Multiple studies have reported that the ingredients ethyl acetate and cetylpyridinium chloride found in Cervitec F and Fluor Protector S, respectively, exhibit cytotoxic effects on cells and contribute to the development of bacterial resistance. These findings raise concerns about the safety and efficacy of these ingredients. Consequently, there is a growing consensus among researchers that it is necessary to consider alternative ingredients or formulations to replace ethyl acetate and cetylpyridinium chloride in dental products. This shift towards safer and more effective alternatives is crucial to ensure the well-being of patients and to mitigate the potential risks associated with cytotoxicity and bacterial resistance [20].

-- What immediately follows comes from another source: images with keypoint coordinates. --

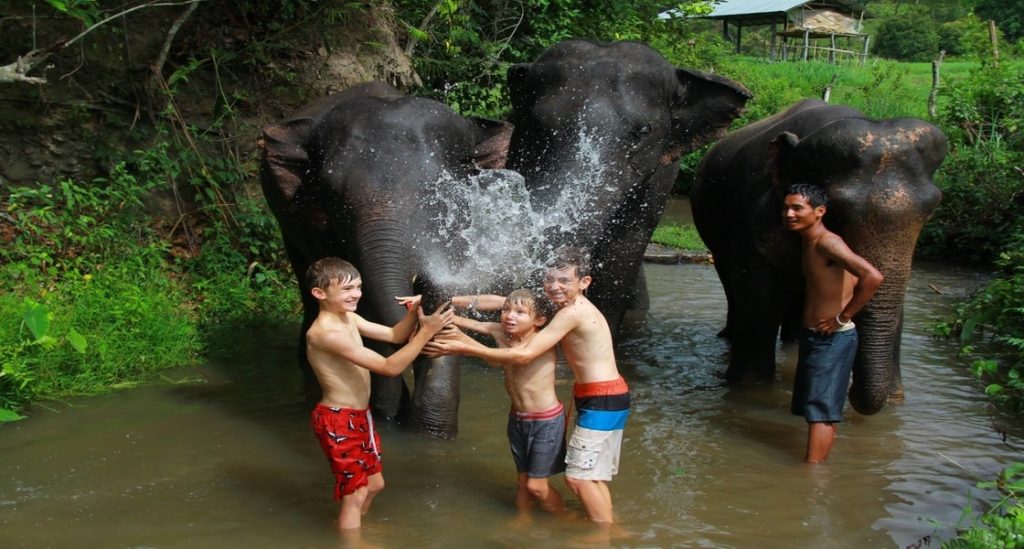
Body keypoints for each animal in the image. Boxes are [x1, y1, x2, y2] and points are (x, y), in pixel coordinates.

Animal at [692, 98, 946, 413]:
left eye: (932, 209)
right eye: (837, 211)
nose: (852, 395)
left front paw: (894, 401)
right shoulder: (753, 221)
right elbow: (760, 299)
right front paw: (751, 391)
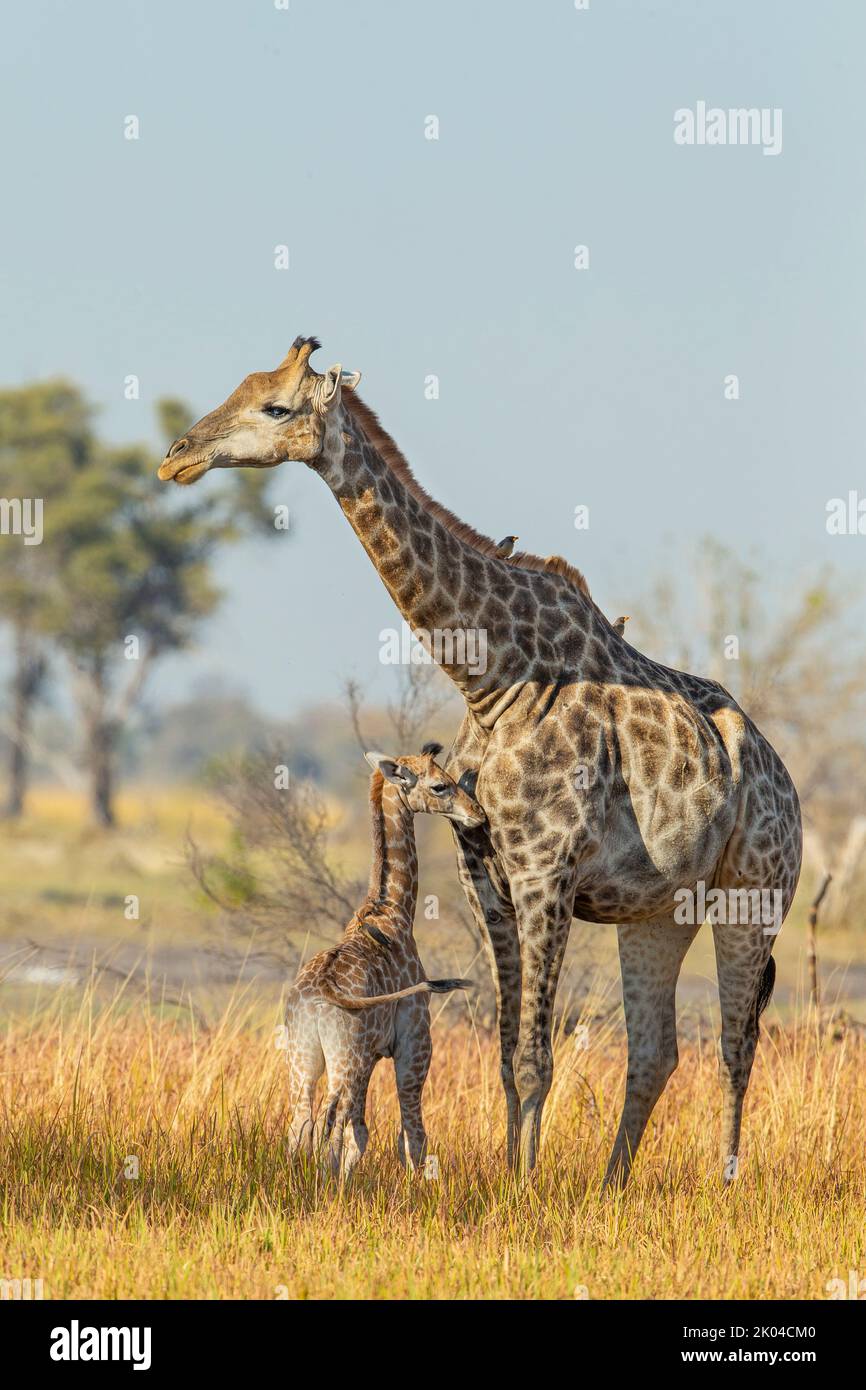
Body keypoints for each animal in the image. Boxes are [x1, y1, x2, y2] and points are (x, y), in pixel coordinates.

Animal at [286, 745, 483, 1178]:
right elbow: (412, 1133)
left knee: (301, 1123)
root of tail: (317, 997)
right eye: (440, 785)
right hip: (345, 1057)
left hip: (302, 1055)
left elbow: (361, 1134)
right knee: (331, 1121)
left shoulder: (372, 1057)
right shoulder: (414, 1041)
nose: (478, 814)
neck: (394, 911)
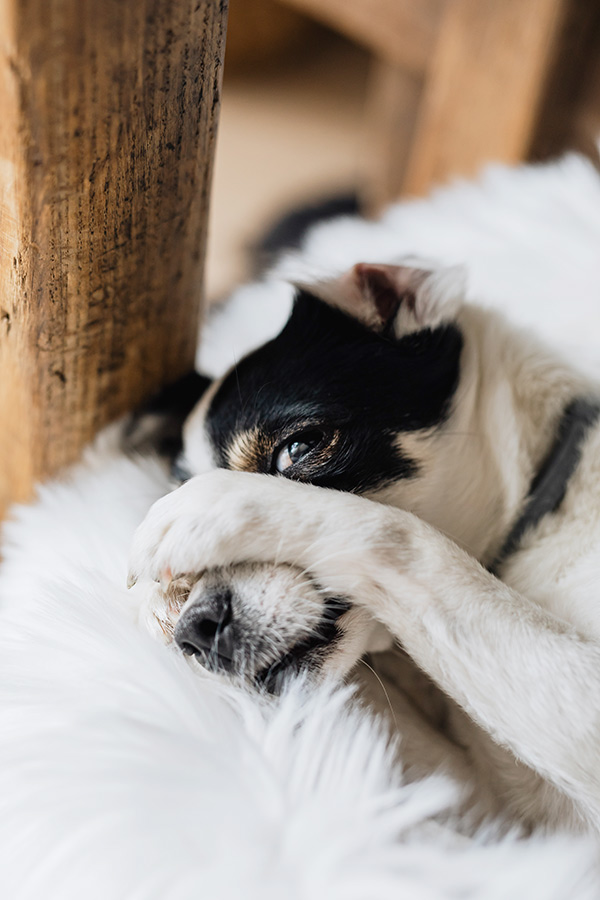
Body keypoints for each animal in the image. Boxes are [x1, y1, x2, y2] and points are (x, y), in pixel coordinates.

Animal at [129, 260, 600, 836]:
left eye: (300, 448)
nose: (194, 630)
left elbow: (401, 538)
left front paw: (218, 505)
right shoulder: (492, 813)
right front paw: (162, 605)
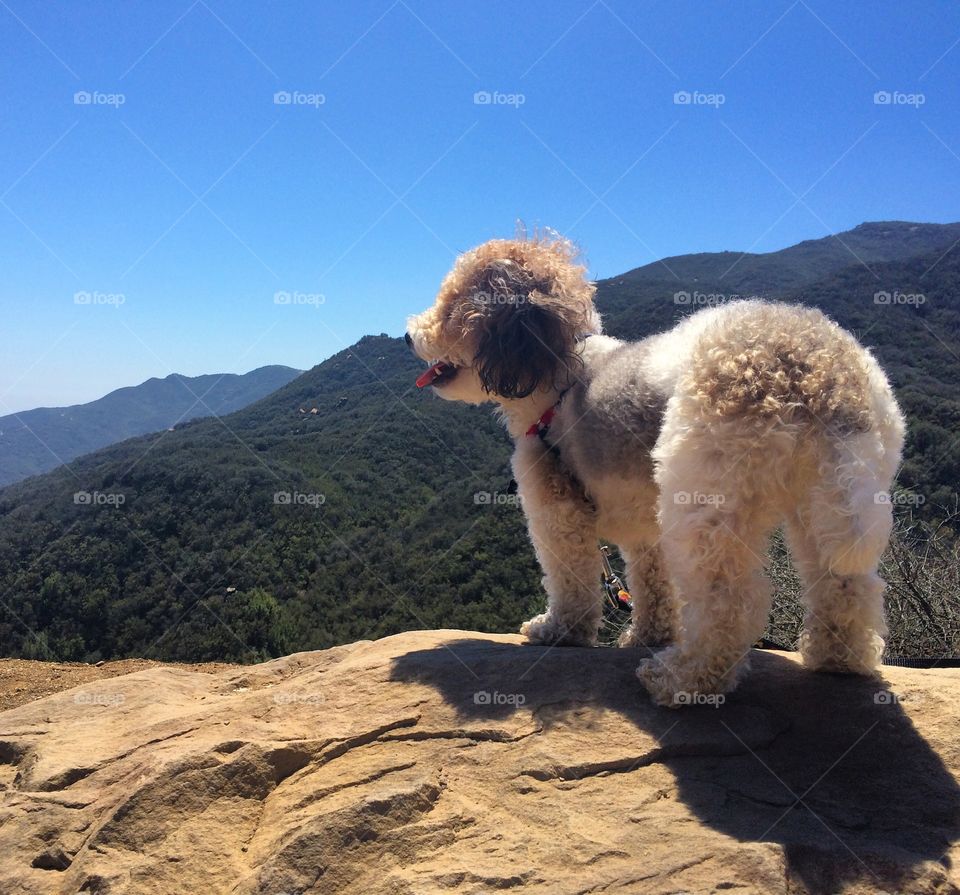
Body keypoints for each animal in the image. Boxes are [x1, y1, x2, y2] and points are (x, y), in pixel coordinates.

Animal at [404, 233, 900, 708]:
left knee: (729, 601)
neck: (558, 375)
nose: (408, 336)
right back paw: (837, 659)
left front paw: (558, 631)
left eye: (451, 305)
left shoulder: (557, 513)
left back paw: (683, 679)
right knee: (845, 584)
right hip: (826, 501)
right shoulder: (645, 526)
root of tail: (815, 369)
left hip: (705, 504)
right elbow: (653, 585)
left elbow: (570, 581)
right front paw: (647, 636)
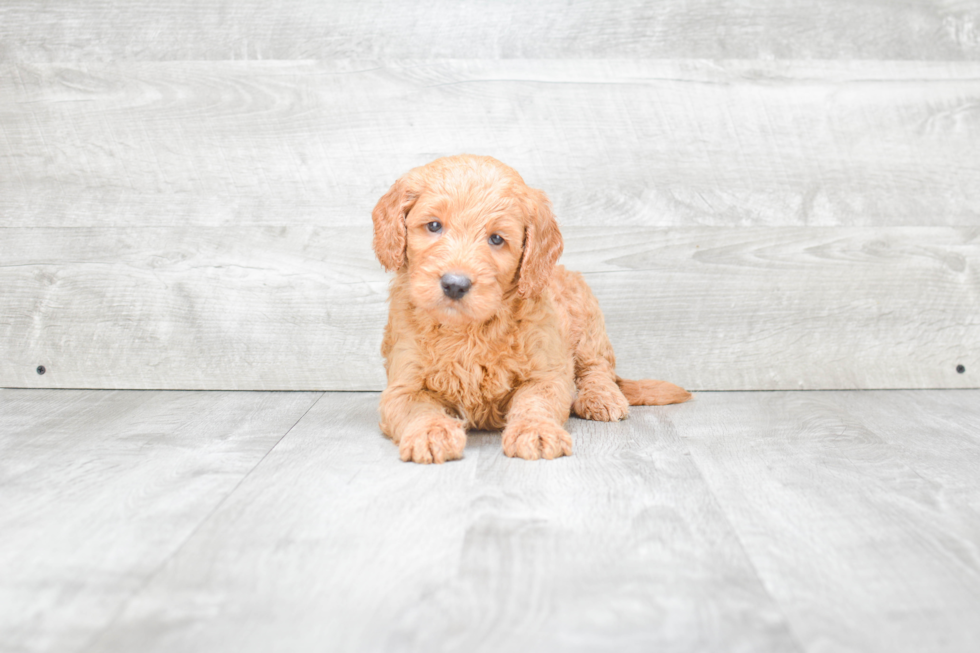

The application of fluoride compounds has the potential to influence the healing process, either by accelerating or slowing it down. This encompasses the investigation of cellular migration using this technique by previous authors, specifically examining the migration of various oral cells, such as human mesenchymal stem cells from the apical papilla, human periodontal ligament stem cells, and human pulp fibroblasts [21-23].

One limitation of the current study is the absence of trials to evaluate the ions produced by different desensitizers and their potential impact on biocompatibility. This lack of investigation into the specific compositions of the generated ions could be considered a shortcoming of the research. In fact, earlier research reported that low sodium fluoride levels speed up wound healing by promoting cell migration and proliferation.

Conclusions

This study emphasizes the cytotoxicity and biological effects of a commercially available fluoride varnish on hGF cells. This study has certain limitations which are that it was conducted in laboratory conditions which may vary from clinical scenarios and only one brand of varnish was used in this research. The current commercially available products have high concentrations of fluoride which are cytotoxic in nature. It is necessary to conduct more studies to fully comprehend the processes underlying these effects and to create new fluoride varnish formulations that are safe for oral tissues as well as effective at preventing dental caries. Precautions must be taken by dentists to avoid exposure of varnishes onto the gingival tissues.